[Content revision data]

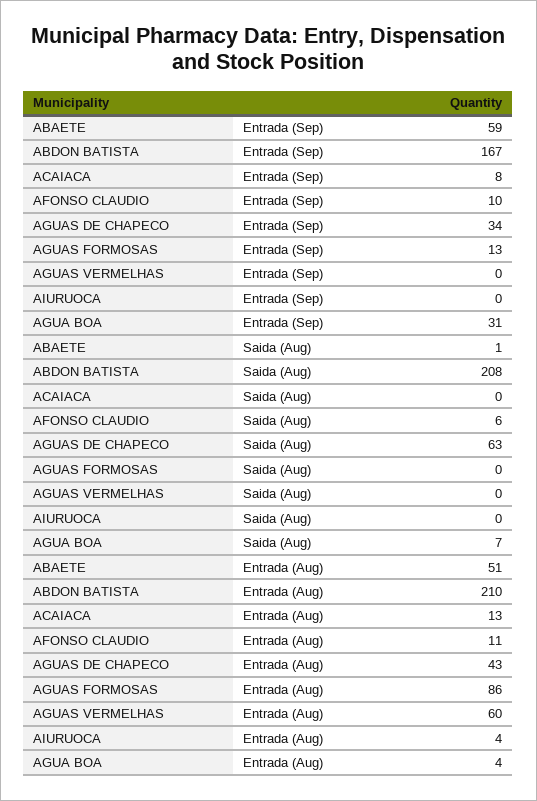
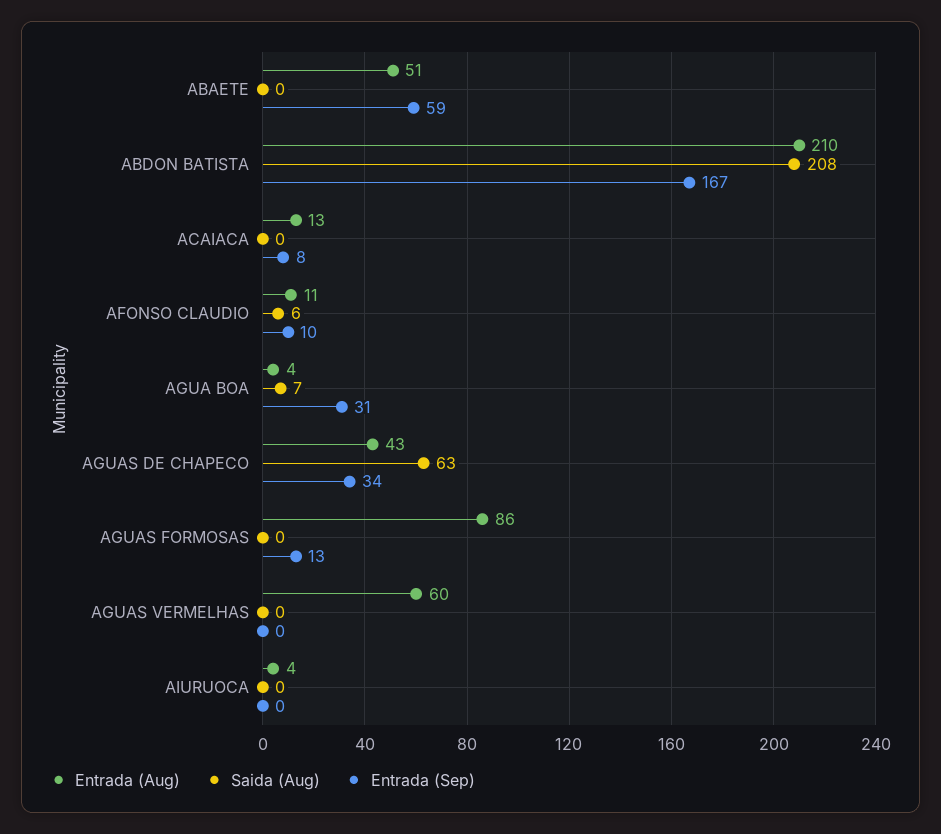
  {
    "Entrada (Sep)": {
      "ABAETE": 59,
      "ABDON BATISTA": 167,
      "ACAIACA": 8,
      "AFONSO CLAUDIO": 10,
      "AGUAS DE CHAPECO": 34,
      "AGUAS FORMOSAS": 13,
      "AGUAS VERMELHAS": 0,
      "AIURUOCA": 0,
      "AGUA BOA": 31
    },
    "Saida (Aug)": {
-     "ABAETE": 1,
+     "ABAETE": 0,
      "ABDON BATISTA": 208,
      "ACAIACA": 0,
      "AFONSO CLAUDIO": 6,
      "AGUAS DE CHAPECO": 63,
      "AGUAS FORMOSAS": 0,
      "AGUAS VERMELHAS": 0,
      "AIURUOCA": 0,
      "AGUA BOA": 7
    },
    "Entrada (Aug)": {
      "ABAETE": 51,
      "ABDON BATISTA": 210,
      "ACAIACA": 13,
      "AFONSO CLAUDIO": 11,
      "AGUAS DE CHAPECO": 43,
      "AGUAS FORMOSAS": 86,
      "AGUAS VERMELHAS": 60,
      "AIURUOCA": 4,
      "AGUA BOA": 4
    }
  }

**GOAL OF THE EXERCISE:**
Each record must be set down again without alteration, and no picture may be carried over.

**TASK ANSWER:**
  {
    "Entrada (Sep)": {
      "ABAETE": 59,
      "ABDON BATISTA": 167,
      "ACAIACA": 8,
      "AFONSO CLAUDIO": 10,
      "AGUAS DE CHAPECO": 34,
      "AGUAS FORMOSAS": 13,
      "AGUAS VERMELHAS": 0,
      "AIURUOCA": 0,
      "AGUA BOA": 31
    },
    "Saida (Aug)": {
-     "ABAETE": 1,
+     "ABAETE": 0,
      "ABDON BATISTA": 208,
      "ACAIACA": 0,
      "AFONSO CLAUDIO": 6,
      "AGUAS DE CHAPECO": 63,
      "AGUAS FORMOSAS": 0,
      "AGUAS VERMELHAS": 0,
      "AIURUOCA": 0,
      "AGUA BOA": 7
    },
    "Entrada (Aug)": {
      "ABAETE": 51,
      "ABDON BATISTA": 210,
      "ACAIACA": 13,
      "AFONSO CLAUDIO": 11,
      "AGUAS DE CHAPECO": 43,
      "AGUAS FORMOSAS": 86,
      "AGUAS VERMELHAS": 60,
      "AIURUOCA": 4,
      "AGUA BOA": 4
    }
  }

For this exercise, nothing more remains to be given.